I'm glad I'm not the only one that uses youtube for music.
I often wonder how much google would save on bandwidth if they let me stream audio only versions of things. The vast majority of the time, I'm not even looking at the visual component of the "video", just listening to the song.
I suppose that this would add computational complexity, as well as additional storage, though. I'm not terribly familiar with the way that youtube stores video.
Can anyone chime in on this? "Extracting" audio from the video containers that youtube uses; how hard is this to do on the server side?
I mentioned this the opposite way around a little while ago (mute the audio in countries where it isn't licensed, rather than blocking the video outright), but the conclusion was generally that the video and audio are muxed together into a single deliverable. The file is almost certainly pre-generated (once for each resolution) to avoid the server-side costs of merging them together for streaming.

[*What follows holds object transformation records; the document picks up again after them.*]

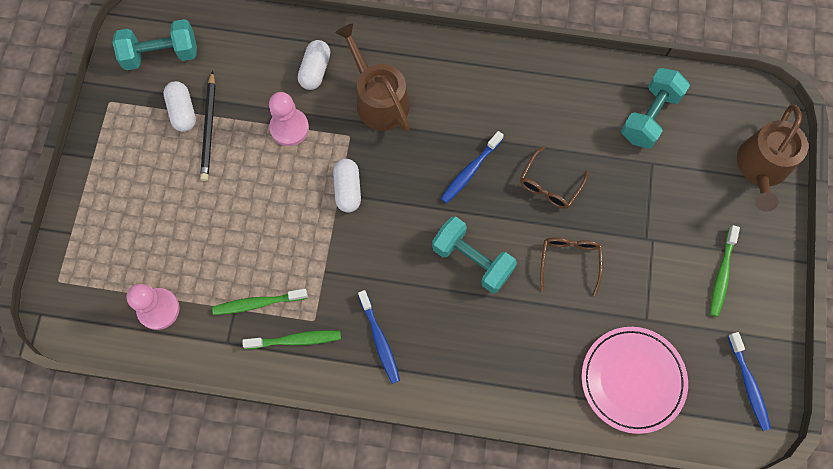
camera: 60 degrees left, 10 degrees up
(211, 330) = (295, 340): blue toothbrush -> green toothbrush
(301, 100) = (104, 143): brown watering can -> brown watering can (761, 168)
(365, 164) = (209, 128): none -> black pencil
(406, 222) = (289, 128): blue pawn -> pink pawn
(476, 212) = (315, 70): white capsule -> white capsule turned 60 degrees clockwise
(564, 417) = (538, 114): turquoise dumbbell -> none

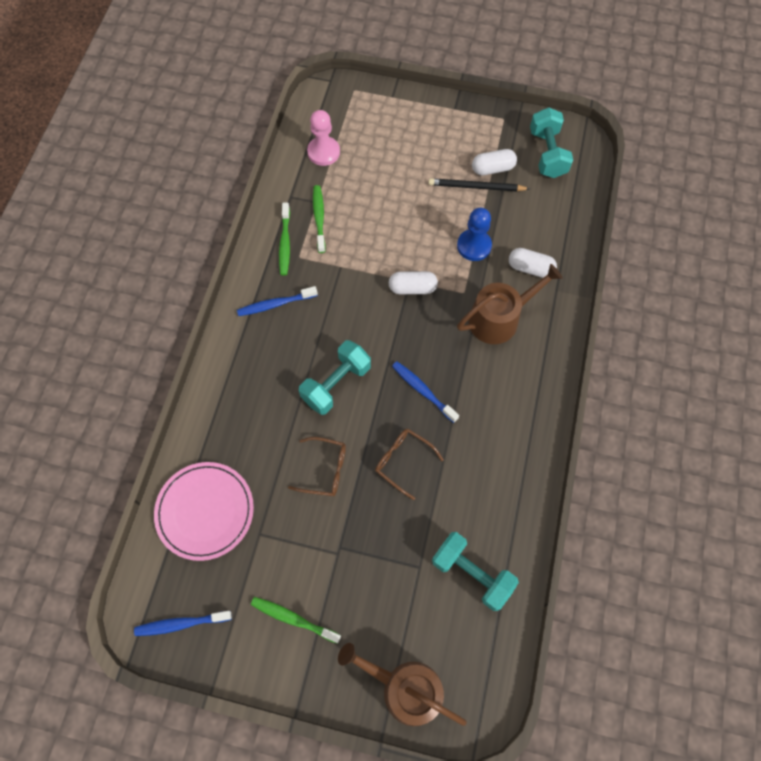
camera: 95 degrees right, 5 degrees down
(289, 128) = (474, 246): pink pawn -> blue pawn

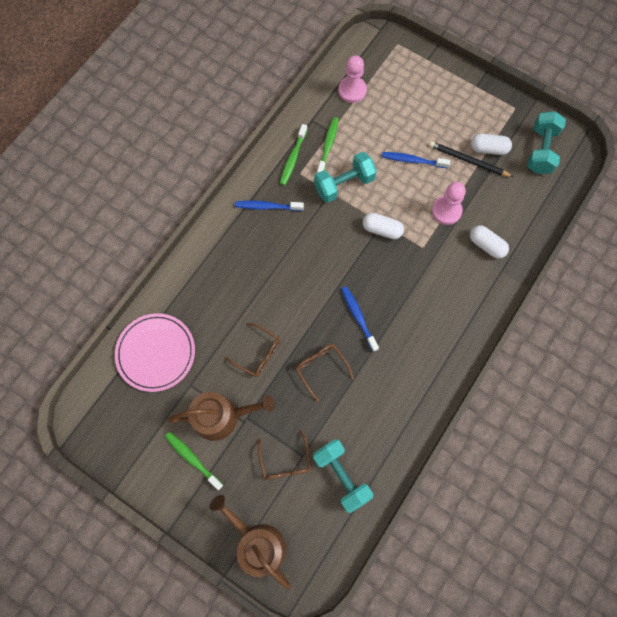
camera: 20 degrees right, 5 degrees up
(181, 624) = (109, 431): blue toothbrush -> blue toothbrush (413, 160)
(336, 384) = (291, 288): turquoise dumbbell -> turquoise dumbbell (344, 184)
(402, 581) = (285, 461): none -> brown glasses
(474, 246) = (446, 211): blue pawn -> pink pawn
(499, 318) = (443, 279): brown watering can -> brown watering can (221, 416)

I guess in theory you could generate a 'demux mapping' and the client could request byte-ranges corresponding to only one channel, but that seems incredibly complicated, would generate huge requests, and is probably bypassable on the client-side anyway (more of an issue for my idea than yours).
I suspect the reason why they don't is because of legal concerns. It seems like the vast majority of the videos uploaded to youtube are videos that people recorded themselves, whereas the vast majority of mp3s that people share in almost any context are pirated music. There are probably certain small communities where there are plenty of user created mp3s shared, but it doesn't seem to be the case for a sharing platform of any significant size.
Grooveshark manages to get licenses for all these "gray" mp3s after the fact, but I doubt youtube would be able to do so as easily considering their larger market position would be more threatening to the labels.
It wouldn't add computational complexity, or use extra storage. Surely the audio is already stored as an mp3 or some similar format, after all wasn't mp3 invented to be the audio part of video (mpeg) files.
My question comes down to how they're stored. [Obviously] I'm not an expert on video encoding or containers.
FLV is a container, yes? Usually, I'm guessing, MP3 and H.264. H.264 works out well for youtube because they can then also use this on their HTML5 video players.
So are the H.264 blobs and the mp3 blobs stored as discrete files, then packaged when a video is loaded and sent down the tubes? If so, then yeah, obviously, it would be really easy or youtube to serve "audio only"; probably "a few lines of code".
But if the MP3 and H.264 (again h.264 is an assumption) are stored as one [flv] package, they would have to be unpacked before being able to be sent down as their individual components.
Again, this is a shortcoming in my understanding of video containers, so maybe I'm missing the point on this completely. (As in: maybe "unpacking" an FLV is trivial)
Most videos uploaded in the past couple of years would be compressed as MPEG4 (h.264, specifically), but regardless of the video format the audio/video would be muxed into one file. If the video track consists of one still image, the impact (serverside compression, storage, delivery) of the video track would be minimal.
I often wonder how much google would save on bandwidth if they let me stream audio only versions of things. The vast majority of the time, I'm not even looking at the visual component of the "video", just listening to the song.
I suppose that this would add computational complexity, as well as additional storage, though. I'm not terribly familiar with the way that youtube stores video.
Can anyone chime in on this? "Extracting" audio from the video containers that youtube uses; how hard is this to do on the server side?